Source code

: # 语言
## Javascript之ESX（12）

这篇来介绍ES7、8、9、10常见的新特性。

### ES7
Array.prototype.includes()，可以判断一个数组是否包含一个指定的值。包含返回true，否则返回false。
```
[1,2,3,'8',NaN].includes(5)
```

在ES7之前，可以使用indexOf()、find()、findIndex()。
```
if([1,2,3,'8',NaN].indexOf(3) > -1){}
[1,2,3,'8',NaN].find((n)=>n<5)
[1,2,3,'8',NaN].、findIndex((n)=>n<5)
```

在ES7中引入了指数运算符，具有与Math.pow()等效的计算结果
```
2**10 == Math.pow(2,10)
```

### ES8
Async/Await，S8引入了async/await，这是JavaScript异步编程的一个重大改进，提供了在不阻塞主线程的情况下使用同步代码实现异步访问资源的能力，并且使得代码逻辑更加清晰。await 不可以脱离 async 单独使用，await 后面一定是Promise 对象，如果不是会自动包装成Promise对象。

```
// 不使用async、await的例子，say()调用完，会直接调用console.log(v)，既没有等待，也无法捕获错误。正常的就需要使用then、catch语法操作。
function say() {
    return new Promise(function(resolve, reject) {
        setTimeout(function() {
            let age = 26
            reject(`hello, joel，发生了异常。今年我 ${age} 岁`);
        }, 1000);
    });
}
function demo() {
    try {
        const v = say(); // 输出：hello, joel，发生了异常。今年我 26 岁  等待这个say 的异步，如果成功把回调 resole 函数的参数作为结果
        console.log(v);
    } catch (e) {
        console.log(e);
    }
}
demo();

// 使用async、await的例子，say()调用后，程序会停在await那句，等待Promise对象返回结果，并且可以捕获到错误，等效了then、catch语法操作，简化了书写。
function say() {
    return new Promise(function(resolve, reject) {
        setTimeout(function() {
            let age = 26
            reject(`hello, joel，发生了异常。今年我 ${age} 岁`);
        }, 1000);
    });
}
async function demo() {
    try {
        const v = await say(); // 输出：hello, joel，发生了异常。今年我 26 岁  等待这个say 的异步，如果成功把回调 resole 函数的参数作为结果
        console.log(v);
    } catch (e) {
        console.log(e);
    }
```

REQUIREMENT:
Restate the data above exactly, keeping each word as it stands.

PROBLEM SOLUTION:
Source code

: # 语言
## Javascript之ESX（12）

这篇来介绍ES7、8、9、10常见的新特性。

### ES7
Array.prototype.includes()，可以判断一个数组是否包含一个指定的值。包含返回true，否则返回false。
```
[1,2,3,'8',NaN].includes(5)
```

在ES7之前，可以使用indexOf()、find()、findIndex()。
```
if([1,2,3,'8',NaN].indexOf(3) > -1){}
[1,2,3,'8',NaN].find((n)=>n<5)
[1,2,3,'8',NaN].、findIndex((n)=>n<5)
```

在ES7中引入了指数运算符，具有与Math.pow()等效的计算结果
```
2**10 == Math.pow(2,10)
```

### ES8
Async/Await，S8引入了async/await，这是JavaScript异步编程的一个重大改进，提供了在不阻塞主线程的情况下使用同步代码实现异步访问资源的能力，并且使得代码逻辑更加清晰。await 不可以脱离 async 单独使用，await 后面一定是Promise 对象，如果不是会自动包装成Promise对象。

```
// 不使用async、await的例子，say()调用完，会直接调用console.log(v)，既没有等待，也无法捕获错误。正常的就需要使用then、catch语法操作。
function say() {
    return new Promise(function(resolve, reject) {
        setTimeout(function() {
            let age = 26
            reject(`hello, joel，发生了异常。今年我 ${age} 岁`);
        }, 1000);
    });
}
function demo() {
    try {
        const v = say(); // 输出：hello, joel，发生了异常。今年我 26 岁  等待这个say 的异步，如果成功把回调 resole 函数的参数作为结果
        console.log(v);
    } catch (e) {
        console.log(e);
    }
}
demo();

// 使用async、await的例子，say()调用后，程序会停在await那句，等待Promise对象返回结果，并且可以捕获到错误，等效了then、catch语法操作，简化了书写。
function say() {
    return new Promise(function(resolve, reject) {
        setTimeout(function() {
            let age = 26
            reject(`hello, joel，发生了异常。今年我 ${age} 岁`);
        }, 1000);
    });
}
async function demo() {
    try {
        const v = await say(); // 输出：hello, joel，发生了异常。今年我 26 岁  等待这个say 的异步，如果成功把回调 resole 函数的参数作为结果
        console.log(v);
    } catch (e) {
        console.log(e);
    }
```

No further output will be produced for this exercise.